1,2 Billionen Dollar in grünen Anlagen

Schätzungen zufolge waren im Jahr 2020 weltweit 1,7 Billionen Dollar in grüne Anlagen investiert. Große Vermögensverwalter und Fondsanbieter wie BlackRock und hierzulande DWS, Union Investment und Deka rücken grüne und nachhaltige Anlagen immer weiter in den Vordergrund. Doch dieser nach Ansicht der Studie „dramatische“ Wandel hat viel weniger Auswirkungen auf einer Veränderung von Wirtschaft und Unternehmen als gedacht. „Viele der Nachhaltigkeitsversprechen von Fondsmanagern entpuppen sich als billiges Gerede mit nur einer geringen Wirkung in der realen Wirtschaft, Wenn überhaupt“, schreiben die Autoren.
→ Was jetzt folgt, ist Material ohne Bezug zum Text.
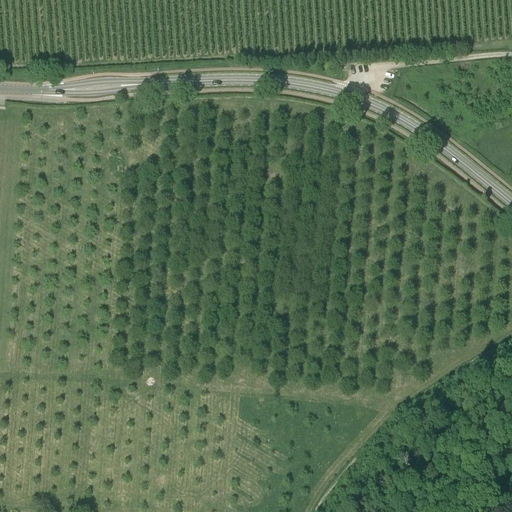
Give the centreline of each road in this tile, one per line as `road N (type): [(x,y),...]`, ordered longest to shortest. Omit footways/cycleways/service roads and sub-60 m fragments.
road 1 (secondary): [(511,204),(388,111),(307,85),(0,89)]
road 2 (track): [(350,87),(372,66),(511,54)]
Grund sei die Schwierigkeit, eine Verknüpfung zwischen den Finanzanlagen und den Investitionen in einem verständlichen und nachvollziehbaren Weg aufzeigen zu können. Dies ist nach Ansicht der Autoren allenfalls bei den CO 2-Emissionen möglich. Sie erwarten auch keine entscheidende Abhilfe durch die EU-Taxonomie, die definieren soll was grün und nachhaltig ist und was nicht. Generell aber sei ein politischer Regulierungsrahmen wichtig und bewirke mehr als privates Engagement. So ließe sich der Schadstoffausstoß ,mittels eines Emissionshandelssystems erheblich verringern, so dass ein machbarer Anpassungspfad in Richtung einer CO 2-neutalen Gesellschaft erreicht werde.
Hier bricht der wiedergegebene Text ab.